*** Opening Material for the task ***
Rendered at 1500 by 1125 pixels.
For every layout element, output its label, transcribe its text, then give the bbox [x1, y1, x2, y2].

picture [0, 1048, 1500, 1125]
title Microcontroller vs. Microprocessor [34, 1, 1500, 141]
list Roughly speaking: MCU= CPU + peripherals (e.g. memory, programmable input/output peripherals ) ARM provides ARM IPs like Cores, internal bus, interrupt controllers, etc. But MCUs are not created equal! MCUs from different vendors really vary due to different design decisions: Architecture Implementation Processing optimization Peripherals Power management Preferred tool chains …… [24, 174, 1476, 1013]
*** Closing Material for the task ***
■ **Task brief**:
Output every line of the data again, exactly.

■ **Problem solution**:
Rendered at 1500 by 1125 pixels.
For every layout element, output its label, transcribe its text, then give the bbox [x1, y1, x2, y2].

picture [0, 1048, 1500, 1125]
title Microcontroller vs. Microprocessor [34, 1, 1500, 141]
list Roughly speaking: MCU= CPU + peripherals (e.g. memory, programmable input/output peripherals ) ARM provides ARM IPs like Cores, internal bus, interrupt controllers, etc. But MCUs are not created equal! MCUs from different vendors really vary due to different design decisions: Architecture Implementation Processing optimization Peripherals Power management Preferred tool chains …… [24, 174, 1476, 1013]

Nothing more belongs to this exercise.